■ **Given exercise 1**
According to the passage on confidence intervals, why do Morey et al. consider the belief summarized in FCF a fallacy? Answer in one to three sentences.
■ **Given exercise 2**
In the passage on confidence intervals, where along the submarine is the hatch located?
■ **Given exercise 3**
From the passage on confidence intervals, extract the text from "In general, the" up to and including "and vice versa.".

■ **Selected extract**

In general, the point of such errors bars is that a very broad error bar indicates a not very precise measurement, where our confidence that the point estimate is very close to the true value is low, and vice versa.

Morey et al. show, however, that the traditional definition of the confidence interval is too broad to automatically satisfy the general requirements of error bars - hence their contention that the belief summarized in FCF (above) is indeed a fallacy.

Here's the conventional definition of confidence intervals that they take from the literature:

A X% confidence interval for a parameter θ is an interval (L, U) generated by an algorithm that in repeated sampling has an X% probability of containing the true value of θ.

The problem that they rightly identify about this definition is that it fails to account for differences in how informed one is, before and after the data have been gathered. They demonstrate this with a beautifully simple thought experiment about a lost submarine, which I'll try to explain:

The crew of a boat want to drop a rescue line down to the hatch of a 10 m long submarine. They don't know the exact location of the sub, but they know its length, and they know that it produces distinctive bubbles from uniformly distributed locations along its length. They also know that the hatch is exactly half way along the sub's length. They decide to watch for bubbles, to infer the sub's position, but they want to launch their rescue attempt quickly, so they decide to do so as soon as their 50% confidence interval for the location of the hatch is sufficiently narrow.

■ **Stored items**
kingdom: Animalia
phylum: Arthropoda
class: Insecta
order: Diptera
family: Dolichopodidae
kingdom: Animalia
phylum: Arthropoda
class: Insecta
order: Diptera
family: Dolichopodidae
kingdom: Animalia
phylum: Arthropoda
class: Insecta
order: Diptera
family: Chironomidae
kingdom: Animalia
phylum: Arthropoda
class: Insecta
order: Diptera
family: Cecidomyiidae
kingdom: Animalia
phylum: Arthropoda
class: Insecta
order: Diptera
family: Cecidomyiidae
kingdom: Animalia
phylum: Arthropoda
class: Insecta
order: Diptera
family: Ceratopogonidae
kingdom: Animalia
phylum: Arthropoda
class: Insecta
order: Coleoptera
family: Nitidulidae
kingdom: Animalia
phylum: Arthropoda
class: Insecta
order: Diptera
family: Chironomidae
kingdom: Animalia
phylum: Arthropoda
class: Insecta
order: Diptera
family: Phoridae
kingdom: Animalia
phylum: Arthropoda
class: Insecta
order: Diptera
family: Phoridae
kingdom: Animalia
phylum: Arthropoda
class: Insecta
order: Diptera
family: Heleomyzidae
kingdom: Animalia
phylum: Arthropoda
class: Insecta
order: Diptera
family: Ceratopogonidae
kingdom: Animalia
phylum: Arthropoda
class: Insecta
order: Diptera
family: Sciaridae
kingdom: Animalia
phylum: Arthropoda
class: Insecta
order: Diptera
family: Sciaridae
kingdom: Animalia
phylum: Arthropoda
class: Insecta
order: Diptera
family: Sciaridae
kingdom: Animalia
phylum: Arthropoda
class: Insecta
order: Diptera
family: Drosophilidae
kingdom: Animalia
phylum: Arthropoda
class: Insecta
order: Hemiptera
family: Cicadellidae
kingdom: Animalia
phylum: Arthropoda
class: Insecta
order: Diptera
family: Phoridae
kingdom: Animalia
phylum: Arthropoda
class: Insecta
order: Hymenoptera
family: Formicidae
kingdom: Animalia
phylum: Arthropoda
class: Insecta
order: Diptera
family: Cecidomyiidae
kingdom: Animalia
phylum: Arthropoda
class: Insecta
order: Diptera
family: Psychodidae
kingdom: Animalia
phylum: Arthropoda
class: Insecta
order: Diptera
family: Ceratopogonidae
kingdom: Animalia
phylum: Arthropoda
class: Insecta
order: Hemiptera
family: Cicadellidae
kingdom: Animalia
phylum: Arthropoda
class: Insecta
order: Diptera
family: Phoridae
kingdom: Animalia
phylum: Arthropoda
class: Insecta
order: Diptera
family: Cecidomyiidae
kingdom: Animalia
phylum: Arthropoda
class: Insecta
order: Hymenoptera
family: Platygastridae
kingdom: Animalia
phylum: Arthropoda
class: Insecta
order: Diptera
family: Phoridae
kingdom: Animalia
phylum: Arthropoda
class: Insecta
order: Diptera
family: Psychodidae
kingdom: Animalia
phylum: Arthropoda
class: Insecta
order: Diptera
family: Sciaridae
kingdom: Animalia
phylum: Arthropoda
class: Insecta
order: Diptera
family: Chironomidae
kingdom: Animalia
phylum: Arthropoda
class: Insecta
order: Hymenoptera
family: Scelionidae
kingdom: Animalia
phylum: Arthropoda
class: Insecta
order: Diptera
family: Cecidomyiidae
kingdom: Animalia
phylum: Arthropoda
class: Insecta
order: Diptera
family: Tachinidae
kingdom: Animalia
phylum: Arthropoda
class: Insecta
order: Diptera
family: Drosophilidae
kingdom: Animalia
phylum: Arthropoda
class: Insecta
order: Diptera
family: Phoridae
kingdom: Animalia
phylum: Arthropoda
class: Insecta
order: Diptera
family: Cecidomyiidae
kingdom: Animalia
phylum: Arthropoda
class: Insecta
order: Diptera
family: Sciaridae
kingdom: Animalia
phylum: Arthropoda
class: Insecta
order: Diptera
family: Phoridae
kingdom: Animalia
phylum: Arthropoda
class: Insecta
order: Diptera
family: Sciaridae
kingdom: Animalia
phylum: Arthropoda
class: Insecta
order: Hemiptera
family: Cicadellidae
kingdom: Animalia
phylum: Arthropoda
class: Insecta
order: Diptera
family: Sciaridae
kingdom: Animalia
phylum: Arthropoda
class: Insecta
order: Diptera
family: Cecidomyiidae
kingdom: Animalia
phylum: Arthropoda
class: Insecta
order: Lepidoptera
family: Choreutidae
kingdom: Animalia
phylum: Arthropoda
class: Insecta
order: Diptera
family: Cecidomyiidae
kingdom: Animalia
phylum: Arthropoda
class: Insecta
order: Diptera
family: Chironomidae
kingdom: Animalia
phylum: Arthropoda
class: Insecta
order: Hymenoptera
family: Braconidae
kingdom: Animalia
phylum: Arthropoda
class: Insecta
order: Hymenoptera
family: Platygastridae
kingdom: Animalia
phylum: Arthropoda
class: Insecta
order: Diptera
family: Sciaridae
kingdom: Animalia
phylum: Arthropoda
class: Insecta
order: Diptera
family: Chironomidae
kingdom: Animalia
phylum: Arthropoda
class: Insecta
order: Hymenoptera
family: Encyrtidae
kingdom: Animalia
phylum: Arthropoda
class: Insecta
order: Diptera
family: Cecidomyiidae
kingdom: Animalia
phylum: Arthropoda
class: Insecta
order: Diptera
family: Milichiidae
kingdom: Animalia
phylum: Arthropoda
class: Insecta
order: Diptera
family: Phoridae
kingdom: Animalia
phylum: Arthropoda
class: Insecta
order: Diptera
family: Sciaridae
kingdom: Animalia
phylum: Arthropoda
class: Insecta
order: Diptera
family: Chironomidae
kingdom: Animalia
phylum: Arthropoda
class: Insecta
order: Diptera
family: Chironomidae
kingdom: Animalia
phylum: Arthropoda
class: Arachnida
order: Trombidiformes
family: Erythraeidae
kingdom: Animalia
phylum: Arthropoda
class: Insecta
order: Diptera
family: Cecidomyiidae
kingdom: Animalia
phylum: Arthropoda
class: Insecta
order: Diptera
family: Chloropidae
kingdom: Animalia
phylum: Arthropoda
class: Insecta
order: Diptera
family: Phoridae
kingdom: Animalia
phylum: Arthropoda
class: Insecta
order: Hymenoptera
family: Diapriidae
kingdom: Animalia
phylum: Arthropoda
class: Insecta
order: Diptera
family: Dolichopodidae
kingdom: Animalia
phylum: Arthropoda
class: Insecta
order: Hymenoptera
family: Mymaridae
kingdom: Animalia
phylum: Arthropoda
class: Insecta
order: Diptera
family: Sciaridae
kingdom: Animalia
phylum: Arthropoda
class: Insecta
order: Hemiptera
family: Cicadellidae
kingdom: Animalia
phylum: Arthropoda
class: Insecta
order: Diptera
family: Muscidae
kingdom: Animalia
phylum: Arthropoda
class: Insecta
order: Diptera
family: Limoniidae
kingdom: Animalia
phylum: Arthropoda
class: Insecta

■ **Reply 1**
They show that the traditional definition of the confidence interval is too broad to automatically satisfy the general requirements of error bars. An interval that meets that definition will therefore not necessarily tell us how precise a measurement is.

■ **Reply 2**
Exactly half way along the sub's length.

■ **Reply 3**
In general, the point of such errors bars is that a very broad error bar indicates a not very precise measurement, where our confidence that the point estimate is very close to the true value is low, and vice versa.